Key Design Decisions

  1. No monomorphization: Runtime is existential i64. Generic types exist purely for type-checking. No code duplication per instantiation.

  2. Non-interned generic types: Pair<Int, String> allocates fresh Type* each time (same as type_enum_generic). Use deep equality, not pointer equality.

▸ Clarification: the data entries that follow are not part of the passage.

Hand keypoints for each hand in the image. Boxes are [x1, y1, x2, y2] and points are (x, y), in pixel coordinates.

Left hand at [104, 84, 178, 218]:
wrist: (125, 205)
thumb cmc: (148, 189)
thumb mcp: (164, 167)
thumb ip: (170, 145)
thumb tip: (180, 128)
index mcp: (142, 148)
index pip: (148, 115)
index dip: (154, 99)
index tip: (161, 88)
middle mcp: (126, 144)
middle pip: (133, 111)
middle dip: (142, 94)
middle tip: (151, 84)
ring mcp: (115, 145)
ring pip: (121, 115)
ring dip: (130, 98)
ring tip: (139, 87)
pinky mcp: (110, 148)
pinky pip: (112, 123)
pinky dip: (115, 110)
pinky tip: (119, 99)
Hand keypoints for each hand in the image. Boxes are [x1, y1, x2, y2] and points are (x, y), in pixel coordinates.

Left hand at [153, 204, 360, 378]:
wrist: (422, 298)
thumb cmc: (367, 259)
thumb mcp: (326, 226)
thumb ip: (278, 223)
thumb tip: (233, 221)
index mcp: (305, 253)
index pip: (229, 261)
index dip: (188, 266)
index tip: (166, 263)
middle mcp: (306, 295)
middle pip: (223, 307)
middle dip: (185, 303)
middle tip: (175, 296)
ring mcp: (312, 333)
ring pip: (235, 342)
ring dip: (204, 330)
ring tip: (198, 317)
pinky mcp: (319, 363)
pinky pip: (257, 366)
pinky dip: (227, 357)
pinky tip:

  3. Annotation-based substitution: Store original field type annotation strings (like "T") alongside resolved types. At instantiation, map annotation → param index → concrete type. This avoids needing a separate “unresolved type” representation.

  4. Parallel vector storage (self-hosted): Add type_params as 8th vector in TypeStorage. Keeps the flat indexing model. Encode as comma-joined strings.

  5. Bootstrap first: Each G1 substep starts in C bootstrap, then self-hosted. This ensures the self-hosted compiler can be compiled with the new features.

  6. Don’t unify special types immediately: Build generic infrastructure alongside hardcoded TYPE_OPTION/TYPE_VEC/etc. Migrate only after generics are proven stable (G3.1).

Relation to Phase 8 (Const Evaluation)

Phase 8 adds Array<T, const N: Int> — a fixed-size array with compile-time size. This requires:

  • Generic type params (this roadmap) — for T
  • Const type params (Phase 8) — for const N: Int

Const params are a separate concern: they affect codegen (stack allocation size) while type params are erased at runtime. This roadmap handles type params only. Const params will layer on top using the same TypeStorage infrastructure (additional vectors or extending the type_params encoding).